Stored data
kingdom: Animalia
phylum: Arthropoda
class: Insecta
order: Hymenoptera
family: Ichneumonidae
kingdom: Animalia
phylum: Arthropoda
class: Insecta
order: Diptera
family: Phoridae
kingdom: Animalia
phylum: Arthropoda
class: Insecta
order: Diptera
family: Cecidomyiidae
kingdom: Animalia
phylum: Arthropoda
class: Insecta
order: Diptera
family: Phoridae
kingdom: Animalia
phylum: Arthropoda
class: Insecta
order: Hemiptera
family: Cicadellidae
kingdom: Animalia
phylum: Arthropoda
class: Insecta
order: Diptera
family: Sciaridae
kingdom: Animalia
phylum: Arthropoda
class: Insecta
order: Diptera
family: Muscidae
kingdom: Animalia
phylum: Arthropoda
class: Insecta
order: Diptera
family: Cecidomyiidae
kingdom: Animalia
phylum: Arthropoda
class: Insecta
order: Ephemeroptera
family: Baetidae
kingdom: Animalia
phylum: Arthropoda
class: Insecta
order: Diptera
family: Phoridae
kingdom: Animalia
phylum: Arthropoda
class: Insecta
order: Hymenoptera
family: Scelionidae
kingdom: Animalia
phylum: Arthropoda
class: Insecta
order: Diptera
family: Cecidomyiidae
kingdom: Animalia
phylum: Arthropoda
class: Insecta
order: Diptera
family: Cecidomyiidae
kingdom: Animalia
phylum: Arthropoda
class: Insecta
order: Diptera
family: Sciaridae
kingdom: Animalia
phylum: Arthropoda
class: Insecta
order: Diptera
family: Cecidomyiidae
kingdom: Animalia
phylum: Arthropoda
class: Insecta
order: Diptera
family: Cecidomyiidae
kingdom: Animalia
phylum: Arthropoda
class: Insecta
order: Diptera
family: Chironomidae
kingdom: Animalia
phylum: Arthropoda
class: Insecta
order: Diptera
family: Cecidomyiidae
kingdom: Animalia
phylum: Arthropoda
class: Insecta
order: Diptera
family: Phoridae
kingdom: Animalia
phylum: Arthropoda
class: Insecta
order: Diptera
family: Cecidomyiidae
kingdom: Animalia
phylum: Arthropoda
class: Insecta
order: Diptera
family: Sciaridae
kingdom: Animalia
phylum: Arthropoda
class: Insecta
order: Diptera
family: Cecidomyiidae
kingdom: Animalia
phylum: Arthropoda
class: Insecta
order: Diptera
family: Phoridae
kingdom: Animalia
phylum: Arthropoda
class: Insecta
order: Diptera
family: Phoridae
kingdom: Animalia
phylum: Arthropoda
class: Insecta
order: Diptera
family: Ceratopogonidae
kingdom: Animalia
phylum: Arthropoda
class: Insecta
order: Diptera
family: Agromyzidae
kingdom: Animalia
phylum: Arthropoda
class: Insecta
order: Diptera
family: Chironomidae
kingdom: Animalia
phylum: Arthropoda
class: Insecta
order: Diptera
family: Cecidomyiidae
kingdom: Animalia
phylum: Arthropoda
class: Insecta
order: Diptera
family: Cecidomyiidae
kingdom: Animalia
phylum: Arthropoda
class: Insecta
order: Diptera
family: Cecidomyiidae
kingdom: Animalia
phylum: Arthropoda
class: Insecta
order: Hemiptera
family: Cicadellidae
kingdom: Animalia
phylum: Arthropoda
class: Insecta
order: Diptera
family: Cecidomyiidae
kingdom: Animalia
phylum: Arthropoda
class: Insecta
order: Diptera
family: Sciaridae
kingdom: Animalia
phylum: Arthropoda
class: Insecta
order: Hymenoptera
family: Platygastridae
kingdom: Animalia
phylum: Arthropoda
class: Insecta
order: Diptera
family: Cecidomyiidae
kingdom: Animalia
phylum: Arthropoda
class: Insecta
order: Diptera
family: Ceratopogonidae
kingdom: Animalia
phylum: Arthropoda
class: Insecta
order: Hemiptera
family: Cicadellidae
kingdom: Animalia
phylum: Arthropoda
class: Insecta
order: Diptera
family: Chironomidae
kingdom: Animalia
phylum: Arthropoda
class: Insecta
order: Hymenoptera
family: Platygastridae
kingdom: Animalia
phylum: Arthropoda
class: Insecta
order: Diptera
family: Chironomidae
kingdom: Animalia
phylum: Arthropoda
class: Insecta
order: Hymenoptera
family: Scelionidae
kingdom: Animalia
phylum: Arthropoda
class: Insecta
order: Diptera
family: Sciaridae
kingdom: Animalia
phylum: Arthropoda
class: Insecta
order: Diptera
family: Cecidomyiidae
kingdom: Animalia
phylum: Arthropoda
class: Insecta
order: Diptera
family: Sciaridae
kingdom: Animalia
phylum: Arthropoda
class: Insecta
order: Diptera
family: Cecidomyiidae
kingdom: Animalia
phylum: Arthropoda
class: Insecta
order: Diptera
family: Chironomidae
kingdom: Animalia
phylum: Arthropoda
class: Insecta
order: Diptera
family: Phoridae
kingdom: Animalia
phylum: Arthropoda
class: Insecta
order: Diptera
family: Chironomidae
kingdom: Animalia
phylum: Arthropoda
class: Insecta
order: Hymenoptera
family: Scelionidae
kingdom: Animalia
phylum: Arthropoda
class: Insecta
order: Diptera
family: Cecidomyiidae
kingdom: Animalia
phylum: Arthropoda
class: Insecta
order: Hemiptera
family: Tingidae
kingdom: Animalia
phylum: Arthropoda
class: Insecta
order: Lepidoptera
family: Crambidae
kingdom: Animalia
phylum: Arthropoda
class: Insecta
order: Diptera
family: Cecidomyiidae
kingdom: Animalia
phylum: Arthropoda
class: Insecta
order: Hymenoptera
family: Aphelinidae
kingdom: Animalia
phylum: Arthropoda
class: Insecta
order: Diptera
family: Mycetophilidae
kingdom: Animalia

Written request
Could you give every line of the listing above as a numbered list, leaving out any blank lines?

The response
1. kingdom: Animalia
2. phylum: Arthropoda
3. class: Insecta
4. order: Hymenoptera
5. family: Ichneumonidae
6. kingdom: Animalia
7. phylum: Arthropoda
8. class: Insecta
9. order: Diptera
10. family: Phoridae
11. kingdom: Animalia
12. phylum: Arthropoda
13. class: Insecta
14. order: Diptera
15. family: Cecidomyiidae
16. kingdom: Animalia
17. phylum: Arthropoda
18. class: Insecta
19. order: Diptera
20. family: Phoridae
21. kingdom: Animalia
22. phylum: Arthropoda
23. class: Insecta
24. order: Hemiptera
25. family: Cicadellidae
26. kingdom: Animalia
27. phylum: Arthropoda
28. class: Insecta
29. order: Diptera
30. family: Sciaridae
31. kingdom: Animalia
32. phylum: Arthropoda
33. class: Insecta
34. order: Diptera
35. family: Muscidae
36. kingdom: Animalia
37. phylum: Arthropoda
38. class: Insecta
39. order: Diptera
40. family: Cecidomyiidae
41. kingdom: Animalia
42. phylum: Arthropoda
43. class: Insecta
44. order: Ephemeroptera
45. family: Baetidae
46. kingdom: Animalia
47. phylum: Arthropoda
48. class: Insecta
49. order: Diptera
50. family: Phoridae
51. kingdom: Animalia
52. phylum: Arthropoda
53. class: Insecta
54. order: Hymenoptera
55. family: Scelionidae
56. kingdom: Animalia
57. phylum: Arthropoda
58. class: Insecta
59. order: Diptera
60. family: Cecidomyiidae
61. kingdom: Animalia
62. phylum: Arthropoda
63. class: Insecta
64. order: Diptera
65. family: Cecidomyiidae
66. kingdom: Animalia
67. phylum: Arthropoda
68. class: Insecta
69. order: Diptera
70. family: Sciaridae
71. kingdom: Animalia
72. phylum: Arthropoda
73. class: Insecta
74. order: Diptera
75. family: Cecidomyiidae
76. kingdom: Animalia
77. phylum: Arthropoda
78. class: Insecta
79. order: Diptera
80. family: Cecidomyiidae
81. kingdom: Animalia
82. phylum: Arthropoda
83. class: Insecta
84. order: Diptera
85. family: Chironomidae
86. kingdom: Animalia
87. phylum: Arthropoda
88. class: Insecta
89. order: Diptera
90. family: Cecidomyiidae
91. kingdom: Animalia
92. phylum: Arthropoda
93. class: Insecta
94. order: Diptera
95. family: Phoridae
96. kingdom: Animalia
97. phylum: Arthropoda
98. class: Insecta
99. order: Diptera
100. family: Cecidomyiidae
101. kingdom: Animalia
102. phylum: Arthropoda
103. class: Insecta
104. order: Diptera
105. family: Sciaridae
106. kingdom: Animalia
107. phylum: Arthropoda
108. class: Insecta
109. order: Diptera
110. family: Cecidomyiidae
111. kingdom: Animalia
112. phylum: Arthropoda
113. class: Insecta
114. order: Diptera
115. family: Phoridae
116. kingdom: Animalia
117. phylum: Arthropoda
118. class: Insecta
119. order: Diptera
120. family: Phoridae
121. kingdom: Animalia
122. phylum: Arthropoda
123. class: Insecta
124. order: Diptera
125. family: Ceratopogonidae
126. kingdom: Animalia
127. phylum: Arthropoda
128. class: Insecta
129. order: Diptera
130. family: Agromyzidae
131. kingdom: Animalia
132. phylum: Arthropoda
133. class: Insecta
134. order: Diptera
135. family: Chironomidae
136. kingdom: Animalia
137. phylum: Arthropoda
138. class: Insecta
139. order: Diptera
140. family: Cecidomyiidae
141. kingdom: Animalia
142. phylum: Arthropoda
143. class: Insecta
144. order: Diptera
145. family: Cecidomyiidae
146. kingdom: Animalia
147. phylum: Arthropoda
148. class: Insecta
149. order: Diptera
150. family: Cecidomyiidae
151. kingdom: Animalia
152. phylum: Arthropoda
153. class: Insecta
154. order: Hemiptera
155. family: Cicadellidae
156. kingdom: Animalia
157. phylum: Arthropoda
158. class: Insecta
159. order: Diptera
160. family: Cecidomyiidae
161. kingdom: Animalia
162. phylum: Arthropoda
163. class: Insecta
164. order: Diptera
165. family: Sciaridae
166. kingdom: Animalia
167. phylum: Arthropoda
168. class: Insecta
169. order: Hymenoptera
170. family: Platygastridae
171. kingdom: Animalia
172. phylum: Arthropoda
173. class: Insecta
174. order: Diptera
175. family: Cecidomyiidae
176. kingdom: Animalia
177. phylum: Arthropoda
178. class: Insecta
179. order: Diptera
180. family: Ceratopogonidae
181. kingdom: Animalia
182. phylum: Arthropoda
183. class: Insecta
184. order: Hemiptera
185. family: Cicadellidae
186. kingdom: Animalia
187. phylum: Arthropoda
188. class: Insecta
189. order: Diptera
190. family: Chironomidae
191. kingdom: Animalia
192. phylum: Arthropoda
193. class: Insecta
194. order: Hymenoptera
195. family: Platygastridae
196. kingdom: Animalia
197. phylum: Arthropoda
198. class: Insecta
199. order: Diptera
200. family: Chironomidae
201. kingdom: Animalia
202. phylum: Arthropoda
203. class: Insecta
204. order: Hymenoptera
205. family: Scelionidae
206. kingdom: Animalia
207. phylum: Arthropoda
208. class: Insecta
209. order: Diptera
210. family: Sciaridae
211. kingdom: Animalia
212. phylum: Arthropoda
213. class: Insecta
214. order: Diptera
215. family: Cecidomyiidae
216. kingdom: Animalia
217. phylum: Arthropoda
218. class: Insecta
219. order: Diptera
220. family: Sciaridae
221. kingdom: Animalia
222. phylum: Arthropoda
223. class: Insecta
224. order: Diptera
225. family: Cecidomyiidae
226. kingdom: Animalia
227. phylum: Arthropoda
228. class: Insecta
229. order: Diptera
230. family: Chironomidae
231. kingdom: Animalia
232. phylum: Arthropoda
233. class: Insecta
234. order: Diptera
235. family: Phoridae
236. kingdom: Animalia
237. phylum: Arthropoda
238. class: Insecta
239. order: Diptera
240. family: Chironomidae
241. kingdom: Animalia
242. phylum: Arthropoda
243. class: Insecta
244. order: Hymenoptera
245. family: Scelionidae
246. kingdom: Animalia
247. phylum: Arthropoda
248. class: Insecta
249. order: Diptera
250. family: Cecidomyiidae
251. kingdom: Animalia
252. phylum: Arthropoda
253. class: Insecta
254. order: Hemiptera
255. family: Tingidae
256. kingdom: Animalia
257. phylum: Arthropoda
258. class: Insecta
259. order: Lepidoptera
260. family: Crambidae
261. kingdom: Animalia
262. phylum: Arthropoda
263. class: Insecta
264. order: Diptera
265. family: Cecidomyiidae
266. kingdom: Animalia
267. phylum: Arthropoda
268. class: Insecta
269. order: Hymenoptera
270. family: Aphelinidae
271. kingdom: Animalia
272. phylum: Arthropoda
273. class: Insecta
274. order: Diptera
275. family: Mycetophilidae
276. kingdom: Animalia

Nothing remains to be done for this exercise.